Earlier this year, Dutch researchers studying the overlap of politics and conspiracies came to an interesting conclusion. They interviewed American and Dutch participants who identified their political leanings before responding to statements like, "Major companies within the pharmaceutical industry deliberately spread diseases, to sell medication" and "Illegal activities of politicians and managers are usually covered up." The conclusion? "[P]olitical extremism and conspiracy beliefs are strongly associated due to a highly structured thinking style that is aimed at making sense of societal events." The graph at right, from the study, shows two things. First, that belief in conspiracies was more prevalent at the poles of political thinking, and, second, that it's more prevalent on the right than the left.*

It's probably not a coincidence, then, that this vote-tampering hand-wringing occurred on /r/SandersForPresident and not /r/HillaryClinton2016 or /r/JebBush. (If those exist.) Sanders is much further toward the political pole than his opponent.

To the extent that he can even be considered a real opponent, that is. Sanders's poor position in the polls may drive some of the willingness to see a conspiracy, too. In the wake of the Boston bombings, science journalist Maggie Koerth-Baker, writing for the Times, explored the psychology of conspiracy theories. She quoted from researcher Viren Swami. "If you know the truth and others don't," Swami said, "that’s one way you can reassert feelings of having agency." Koerth-Baker adds, "It can be comforting to do your own research even if that research is flawed. It feels good to be the wise old goat in a flock of sheep." Or sheeple.

If you're curious, not everyone on Reddit blames Clinton. "Reddit is a wholly owned subsidiary of Conde Nast, which has extreme corporate interest in keeping the corporate tax rate low," writes israfel070. "Yesterday Bernie introduced legislation for the long-advocated 'Robin Hood Tax.' They cut down his AMA to reduce the spread of his ideas and forestall a growth of support for them."

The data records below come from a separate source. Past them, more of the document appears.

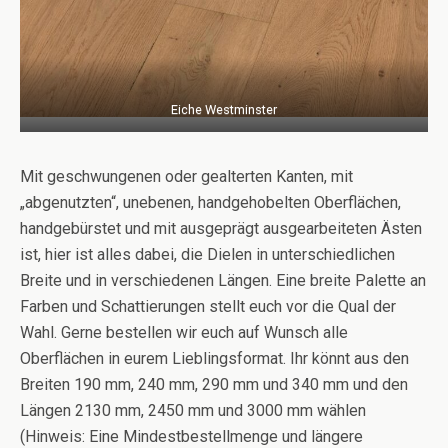
Eiche Westminster
Mit geschwungenen oder gealterten Kanten, mit
„abgenutzten“, unebenen, handgehobelten Oberflächen,
handgebürstet und mit ausgeprägt ausgearbeiteten Ästen
ist, hier ist alles dabei, die Dielen in unterschiedlichen
Breite und in verschiedenen Längen. Eine breite Palette an
Farben und Schattierungen stellt euch vor die Qual der
Wahl. Gerne bestellen wir euch auf Wunsch alle
Oberflächen in eurem Lieblingsformat. Ihr könnt aus den
Breiten 190 mm, 240 mm, 290 mm und 340 mm und den
Längen 2130 mm, 2450 mm und 3000 mm wählen
(Hinweis: Eine Mindestbestellmenge und längere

He then added, "Wow I'm such a crazy conspiracy theorist," presumably meaning to be sarcastic.


* An additional finding that is interesting: "Conspiracy beliefs were positively correlated with more extreme attitudes about Apple computers (r 1⁄4 .13, p < .05), Ikea furniture (r 1⁄4 .15, p < .02), smartphones (r 1⁄4 .20, p 1⁄4 .001), and public transport (r 1⁄4 .13, p < .04)."